The prevention process starts by making sure that the polished concrete contractor is involved as early in the project as possible. I recommend having a preconstruction meeting with the customer, architect, general contractor, concrete finisher, mason and polished concrete contractor. This is not hard to do, as any project of size has meetings with all of these parties in attendance before construction begins. Since the polished concrete subcontractor is ultimately responsible for the finished project, he or she should run this portion of the meeting. All aspects of the concrete placement should be discussed: mix design, curing methods, weather issues and how they can potentially affect the finished product, the specific equipment that will be used to finish the slab, edging techniques, column block-out treatments, flatness and levelness, cure time before any grinding occurs, floor protection during construction (a big one) and anything else that will have a bearing on the final outcome. This is also a good time to discuss maintenance, since all involved parties are in the room together.

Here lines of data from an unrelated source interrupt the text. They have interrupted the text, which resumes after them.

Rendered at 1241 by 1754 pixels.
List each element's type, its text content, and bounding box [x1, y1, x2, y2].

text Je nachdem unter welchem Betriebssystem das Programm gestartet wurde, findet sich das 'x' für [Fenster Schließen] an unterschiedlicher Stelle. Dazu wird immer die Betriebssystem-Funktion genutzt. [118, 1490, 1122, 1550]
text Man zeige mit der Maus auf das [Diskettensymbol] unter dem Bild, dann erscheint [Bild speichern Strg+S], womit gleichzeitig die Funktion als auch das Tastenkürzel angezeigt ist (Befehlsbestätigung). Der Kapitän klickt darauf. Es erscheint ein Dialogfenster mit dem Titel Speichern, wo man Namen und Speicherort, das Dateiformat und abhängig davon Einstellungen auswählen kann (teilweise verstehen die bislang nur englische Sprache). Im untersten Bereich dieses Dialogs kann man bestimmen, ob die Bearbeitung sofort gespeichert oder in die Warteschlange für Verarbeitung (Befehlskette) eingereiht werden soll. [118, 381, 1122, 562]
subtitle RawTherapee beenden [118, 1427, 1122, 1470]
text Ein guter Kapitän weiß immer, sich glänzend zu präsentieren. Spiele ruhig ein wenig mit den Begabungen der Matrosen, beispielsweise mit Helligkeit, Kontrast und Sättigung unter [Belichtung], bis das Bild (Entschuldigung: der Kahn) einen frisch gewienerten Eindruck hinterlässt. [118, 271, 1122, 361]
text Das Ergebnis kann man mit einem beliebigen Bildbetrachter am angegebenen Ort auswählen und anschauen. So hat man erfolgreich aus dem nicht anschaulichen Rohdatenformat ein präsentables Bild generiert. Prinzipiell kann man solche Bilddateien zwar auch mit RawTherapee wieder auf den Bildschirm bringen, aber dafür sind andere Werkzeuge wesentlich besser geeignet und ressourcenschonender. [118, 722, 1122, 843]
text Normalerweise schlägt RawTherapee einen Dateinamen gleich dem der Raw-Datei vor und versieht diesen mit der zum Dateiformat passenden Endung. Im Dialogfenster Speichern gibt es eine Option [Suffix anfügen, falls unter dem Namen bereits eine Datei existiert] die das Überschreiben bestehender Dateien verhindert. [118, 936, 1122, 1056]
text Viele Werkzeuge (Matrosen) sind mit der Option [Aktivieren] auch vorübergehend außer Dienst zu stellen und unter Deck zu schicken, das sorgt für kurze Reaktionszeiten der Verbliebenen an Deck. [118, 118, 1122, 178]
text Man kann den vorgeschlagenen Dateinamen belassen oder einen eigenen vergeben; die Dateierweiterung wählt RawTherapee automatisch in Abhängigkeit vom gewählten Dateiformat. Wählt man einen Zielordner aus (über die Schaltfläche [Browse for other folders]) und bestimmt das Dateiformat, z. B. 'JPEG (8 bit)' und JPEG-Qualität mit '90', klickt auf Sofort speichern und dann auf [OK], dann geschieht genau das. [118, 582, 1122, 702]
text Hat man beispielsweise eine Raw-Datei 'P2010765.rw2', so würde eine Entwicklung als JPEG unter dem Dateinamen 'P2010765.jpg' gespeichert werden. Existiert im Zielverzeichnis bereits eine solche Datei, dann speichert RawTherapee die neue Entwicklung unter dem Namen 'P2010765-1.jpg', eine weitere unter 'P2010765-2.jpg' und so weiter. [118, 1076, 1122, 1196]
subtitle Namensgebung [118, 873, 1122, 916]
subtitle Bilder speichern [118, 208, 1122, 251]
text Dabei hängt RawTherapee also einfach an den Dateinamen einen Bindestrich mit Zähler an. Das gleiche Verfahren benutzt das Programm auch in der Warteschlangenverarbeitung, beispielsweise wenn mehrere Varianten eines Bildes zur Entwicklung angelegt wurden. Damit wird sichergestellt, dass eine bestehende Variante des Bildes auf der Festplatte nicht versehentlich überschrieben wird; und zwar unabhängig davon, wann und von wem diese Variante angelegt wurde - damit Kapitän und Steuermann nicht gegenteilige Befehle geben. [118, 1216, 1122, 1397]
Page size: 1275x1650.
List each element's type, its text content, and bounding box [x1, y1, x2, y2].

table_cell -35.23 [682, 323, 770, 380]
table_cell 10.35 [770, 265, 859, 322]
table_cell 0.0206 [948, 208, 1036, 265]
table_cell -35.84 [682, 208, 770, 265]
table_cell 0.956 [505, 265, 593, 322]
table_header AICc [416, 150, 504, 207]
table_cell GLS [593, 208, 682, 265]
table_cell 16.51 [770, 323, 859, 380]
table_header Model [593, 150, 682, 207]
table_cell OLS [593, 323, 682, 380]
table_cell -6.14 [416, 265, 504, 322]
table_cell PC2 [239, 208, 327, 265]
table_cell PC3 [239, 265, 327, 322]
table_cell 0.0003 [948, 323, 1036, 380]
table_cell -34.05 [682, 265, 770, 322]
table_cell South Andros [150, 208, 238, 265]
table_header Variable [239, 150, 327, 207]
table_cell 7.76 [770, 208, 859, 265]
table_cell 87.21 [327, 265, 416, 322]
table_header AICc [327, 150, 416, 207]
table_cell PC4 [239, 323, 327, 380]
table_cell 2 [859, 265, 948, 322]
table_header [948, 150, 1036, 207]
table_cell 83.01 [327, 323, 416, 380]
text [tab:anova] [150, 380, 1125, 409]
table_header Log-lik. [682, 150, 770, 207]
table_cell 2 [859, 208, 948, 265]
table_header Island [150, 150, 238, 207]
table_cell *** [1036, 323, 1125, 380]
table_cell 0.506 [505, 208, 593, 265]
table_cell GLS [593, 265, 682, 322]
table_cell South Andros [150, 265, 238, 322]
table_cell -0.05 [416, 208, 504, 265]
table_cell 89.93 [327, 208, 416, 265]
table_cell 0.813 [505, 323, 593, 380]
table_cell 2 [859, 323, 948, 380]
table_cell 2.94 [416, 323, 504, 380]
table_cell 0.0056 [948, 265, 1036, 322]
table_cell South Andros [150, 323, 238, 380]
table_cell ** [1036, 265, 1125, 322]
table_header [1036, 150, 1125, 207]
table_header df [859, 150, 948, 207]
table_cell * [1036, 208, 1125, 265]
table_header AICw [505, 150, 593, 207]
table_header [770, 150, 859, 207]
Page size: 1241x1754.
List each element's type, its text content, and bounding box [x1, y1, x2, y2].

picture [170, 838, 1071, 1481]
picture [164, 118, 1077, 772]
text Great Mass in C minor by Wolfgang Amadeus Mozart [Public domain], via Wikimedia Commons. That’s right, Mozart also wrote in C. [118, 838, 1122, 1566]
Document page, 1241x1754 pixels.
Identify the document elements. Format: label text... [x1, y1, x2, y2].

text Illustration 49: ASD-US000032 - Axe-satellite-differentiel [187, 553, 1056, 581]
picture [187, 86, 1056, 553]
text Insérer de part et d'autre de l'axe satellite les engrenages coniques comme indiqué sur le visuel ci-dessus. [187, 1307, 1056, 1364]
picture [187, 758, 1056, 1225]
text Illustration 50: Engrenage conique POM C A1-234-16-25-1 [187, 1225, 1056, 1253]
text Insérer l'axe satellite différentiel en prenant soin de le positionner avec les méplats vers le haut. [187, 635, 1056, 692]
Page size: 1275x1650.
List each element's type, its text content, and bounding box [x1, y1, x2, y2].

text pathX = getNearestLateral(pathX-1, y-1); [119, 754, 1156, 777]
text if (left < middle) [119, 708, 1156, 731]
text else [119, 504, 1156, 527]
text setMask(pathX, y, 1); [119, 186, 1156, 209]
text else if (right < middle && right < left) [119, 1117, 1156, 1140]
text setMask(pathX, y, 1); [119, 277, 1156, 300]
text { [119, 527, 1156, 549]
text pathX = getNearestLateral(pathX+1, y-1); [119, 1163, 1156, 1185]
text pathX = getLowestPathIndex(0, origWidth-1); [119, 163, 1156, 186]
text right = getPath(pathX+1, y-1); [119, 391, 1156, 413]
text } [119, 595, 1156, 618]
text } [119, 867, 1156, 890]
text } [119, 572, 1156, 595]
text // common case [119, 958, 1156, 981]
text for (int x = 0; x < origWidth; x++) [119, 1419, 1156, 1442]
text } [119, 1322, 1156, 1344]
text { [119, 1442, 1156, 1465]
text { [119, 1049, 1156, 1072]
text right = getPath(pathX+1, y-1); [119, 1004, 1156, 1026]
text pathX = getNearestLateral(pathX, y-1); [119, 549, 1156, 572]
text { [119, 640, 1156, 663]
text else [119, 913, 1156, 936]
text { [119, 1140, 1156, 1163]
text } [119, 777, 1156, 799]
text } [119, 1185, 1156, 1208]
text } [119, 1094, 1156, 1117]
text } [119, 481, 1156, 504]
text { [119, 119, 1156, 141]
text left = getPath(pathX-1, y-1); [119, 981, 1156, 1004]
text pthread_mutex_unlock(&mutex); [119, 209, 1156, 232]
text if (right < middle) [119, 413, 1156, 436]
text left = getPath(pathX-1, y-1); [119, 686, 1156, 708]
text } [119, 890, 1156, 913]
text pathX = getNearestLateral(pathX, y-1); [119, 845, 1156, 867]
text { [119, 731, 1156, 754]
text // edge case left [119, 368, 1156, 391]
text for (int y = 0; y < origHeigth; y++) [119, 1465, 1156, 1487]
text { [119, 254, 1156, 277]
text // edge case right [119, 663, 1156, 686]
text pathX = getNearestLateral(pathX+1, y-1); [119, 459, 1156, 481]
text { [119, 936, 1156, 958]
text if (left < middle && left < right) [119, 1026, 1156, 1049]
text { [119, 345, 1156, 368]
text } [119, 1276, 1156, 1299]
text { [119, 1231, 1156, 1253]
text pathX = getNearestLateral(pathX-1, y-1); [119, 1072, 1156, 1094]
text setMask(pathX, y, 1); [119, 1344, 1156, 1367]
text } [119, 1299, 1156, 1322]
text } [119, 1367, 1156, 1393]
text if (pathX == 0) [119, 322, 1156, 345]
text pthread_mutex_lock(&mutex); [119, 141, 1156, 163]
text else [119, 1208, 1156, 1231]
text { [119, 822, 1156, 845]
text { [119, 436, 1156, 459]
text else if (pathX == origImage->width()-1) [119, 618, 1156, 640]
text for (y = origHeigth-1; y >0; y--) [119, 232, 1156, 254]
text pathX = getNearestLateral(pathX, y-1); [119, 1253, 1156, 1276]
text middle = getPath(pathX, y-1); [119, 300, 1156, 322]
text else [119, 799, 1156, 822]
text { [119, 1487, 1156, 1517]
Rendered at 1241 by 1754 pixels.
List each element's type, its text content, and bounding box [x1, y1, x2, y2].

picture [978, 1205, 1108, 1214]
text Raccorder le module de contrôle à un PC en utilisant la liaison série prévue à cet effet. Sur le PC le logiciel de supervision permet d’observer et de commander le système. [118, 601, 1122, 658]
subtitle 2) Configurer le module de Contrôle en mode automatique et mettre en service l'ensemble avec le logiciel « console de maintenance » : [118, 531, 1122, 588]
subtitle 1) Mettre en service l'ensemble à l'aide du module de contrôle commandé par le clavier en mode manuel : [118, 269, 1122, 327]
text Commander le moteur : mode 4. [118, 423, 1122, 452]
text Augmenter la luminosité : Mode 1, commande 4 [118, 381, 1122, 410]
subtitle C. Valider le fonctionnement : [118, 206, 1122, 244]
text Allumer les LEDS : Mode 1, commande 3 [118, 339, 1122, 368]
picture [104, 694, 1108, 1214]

One important thing to remember is that if a slab is poorly finished at the beginning, you have the option of choosing to take it out and replace it. If the building is built and at the end of the project you do not like the result, it is impossible to replace the slab properly at that point.
I recommend having specific floor flatness levels and testing built into the specifications. This will help ensure that the polished concrete floor will have consistent aggregate exposure throughout the project. If there are sharp deviations in flatness, this is usually reflected in spot areas of large aggregate exposure.
Edges are also significant because hand-finished concrete is more porous than mechanically troweled concrete is. The most common result of hand-troweled edges is a general white appearance, because the open pores of the concrete do not get polished while the surface does. This problem is especially common along block walls where the concrete is poured to the wall, as opposed to the slab being poured and mechanically finished before the block wall is placed on top of the slab. A block-on-slab wall will have a much more consistent edge.
There are many ways that slabs can be poorly finished, and not all of these have anything to do with the concrete finisher. Nature can play a major role in how a slab finishes out as well. Rain, wind, sunshine and ice can cause issues. It is important to discuss this with the general contractor beforehand. While schedule is always a driving factor, pouring on a risky day can really come back to hurt the finished floor. Sometimes waiting that extra day or pouring a day early can mean all the difference to the finished product.
Remember, prevention is the most important part of helping a concrete finish turn into a great canvas.